Jabpilot From United States of America, joined Dec 1999, 423 posts, RR: 1 Posted (13 years 10 months 2 weeks 17 hours ago) and read 1441 times:
After reading about the 727 ATA from MDW-LAS which had a engine fire upon landing @ LAS, I noticed that the flight had made an "unscheduled" fuel stop in Lincoln, NE. Is this pretty common for flights to leave MDW with light fuel and stop en route to refuel? I'm flying BOS-LAX via MDW in November and the MDW-LAX leg is a 757. I don't see a fuel stop being likely but would appreciate any info on the ATA operations at Midway. Thanks, Jeff
TWFirst From Vatican City, joined Apr 2000, 6346 posts, RR: 52
Reply 1, posted (13 years 10 months 2 weeks 6 hours ago) and read 1373 times:
NO, it's not common. The ATA operations at Midway are hampered by the massive construction project at Midway, and the ridiculously outdated, undersized facilities that the construction is replacing. Congestion is a way of life right now. I suspect that the ATA flight that was diverted to Lincoln was burning way more fuel than normal due to an engine malfunction. However, it could be possible that the plane had to hurry in and out of a gate at MDW to avoid totally screwing up a very tight operational schedule at MDW, and may have left before being completely refueled.
Cactusa319 From United States of America, joined Jan 2000, 2918 posts, RR: 25
Reply 2, posted (13 years 10 months 2 weeks 6 hours ago) and read 1373 times:
No, it's not common. However, the fuel stop did not have anything to do with the new terminal construction or ATA's operations at MDW. Right now, ATA ops. is not hampered by the construction of the new terminal since what is being built is the check in area and not the airside where the gates are. Airlines are not expecting to be inconvinienced by this late 2000/early 2001.
What most likely happened was that the 727 was weight restricted due to the short runways at MDW. ATA has this problem with their 727 ops. at MDW. The aircraft probably took off with a light fuel load in order to clear the fence and then stopped for fuel.

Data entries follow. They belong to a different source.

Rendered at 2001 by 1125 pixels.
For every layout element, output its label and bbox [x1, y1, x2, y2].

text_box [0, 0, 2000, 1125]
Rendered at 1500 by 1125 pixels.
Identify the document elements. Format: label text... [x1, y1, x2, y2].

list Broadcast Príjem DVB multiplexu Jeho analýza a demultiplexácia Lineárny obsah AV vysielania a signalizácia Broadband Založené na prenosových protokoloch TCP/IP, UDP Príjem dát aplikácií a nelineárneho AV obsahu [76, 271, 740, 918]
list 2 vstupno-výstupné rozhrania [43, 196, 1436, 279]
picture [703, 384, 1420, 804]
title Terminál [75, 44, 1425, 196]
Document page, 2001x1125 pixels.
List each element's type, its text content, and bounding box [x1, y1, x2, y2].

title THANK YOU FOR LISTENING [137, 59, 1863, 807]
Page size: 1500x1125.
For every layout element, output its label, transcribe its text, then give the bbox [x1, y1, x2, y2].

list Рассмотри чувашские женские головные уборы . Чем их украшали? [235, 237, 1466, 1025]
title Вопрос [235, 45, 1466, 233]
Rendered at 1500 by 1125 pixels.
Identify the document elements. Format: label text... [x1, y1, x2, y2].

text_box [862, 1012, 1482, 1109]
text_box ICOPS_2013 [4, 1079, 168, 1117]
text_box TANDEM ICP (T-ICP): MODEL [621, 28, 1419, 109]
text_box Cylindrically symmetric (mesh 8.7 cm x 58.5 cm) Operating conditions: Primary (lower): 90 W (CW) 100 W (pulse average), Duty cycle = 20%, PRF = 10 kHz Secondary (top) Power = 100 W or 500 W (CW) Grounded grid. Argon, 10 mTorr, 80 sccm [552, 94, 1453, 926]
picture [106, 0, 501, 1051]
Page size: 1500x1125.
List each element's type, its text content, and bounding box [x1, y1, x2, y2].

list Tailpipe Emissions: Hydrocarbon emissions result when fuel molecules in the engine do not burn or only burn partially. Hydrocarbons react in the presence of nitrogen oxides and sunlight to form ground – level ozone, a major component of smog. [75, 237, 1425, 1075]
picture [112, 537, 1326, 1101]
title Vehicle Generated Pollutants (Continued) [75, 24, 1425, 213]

The same thing used to happen to America West flights to LAS and PHX years ago. It also could be due to an engine malfunction, but I doubt that.
You don't have anything to worry about if you are flying on the 757, since that aircraft has a better perfomance than the 72, and can easily lift off from MDW's runways without nearly as many weight penalties.
CactusA319 From United States of America, joined Jan 2000, 2918 posts, RR: 25
Reply 4, posted (13 years 10 months 1 week 6 days 2 hours ago) and read 1337 times:
When did you see an L1011 at MDW????? That's f'ing impossible!!!!
The largest aircraft operated there is the 757. The gates are not big enough to accomadate widebody aircraft.
ATA chose MDW because it is was a good market for them to build a hub around. It was underutilized when they started servicing it and is also Chicago's "low-fare airport". Once the new terminal is built ATA will have a larger operation at this airport. The 727's don't have weight restrictions on every flight, only a few depending on weather conditions and what not. ATA is not the only airline to have weight problems. Every airline that flies into that airport has had problems with weight restrictions at one point or another, especially those that use older a/c like 727's and 737-200's. However it's not an everyday occurence and it doesn't happen enough to make operations there uneconomical.
Wjcandee From United States of America, joined Jun 2000, 5118 posts, RR: 22
Reply 5, posted (13 years 10 months 1 week 5 days 20 hours ago) and read 1324 times:
MDW-LAS is a long haul for a 727 these days, particularly those which employ "procedural" hushkits to make Stage III. Perhaps the westbound headwinds were significant enough that the boys decided to land for fuel. (Had it happen myself once on Braniff a long time ago from NY-DFW; headwinds required us to land and refuel in (I think) Memphis.) On your BOS-LAX flight with ATA, you'll have a nice 727 from BOS-MDW and a 757 from MDW-LAX. The 757 has plenty of legs; it's not even a little stretch to get to LAX on one out of MDW, so you will not have a fuel stop.
By the way, ATA's equipment is generally quite nice inside; they make a big deal out of thoroughly cleaning the cabin on turns and at MDW. The pitch is comparable to everyone else's, and the service is generally quite good. They'll happily give you a full can of soda, they seem to care that you have a nice flight, and you even get a little snack and a movie on the MDW-LAX leg, which you don't on most of those carriers flying smaller a/c on that route. ATA will also be replacing its 727s, starting early next year, with 737-800s. ATA is the launch customer for the maximum-performance 737-800, with factory-installed winglets, and they are buying them *loaded*, with heads up displays in the cockpit, extra-powerful engines, etc. And they are installing seats with better-than-average pitch, as well.
You will enjoy your flight. I have taken them many times in the past year, and enjoyed every flight.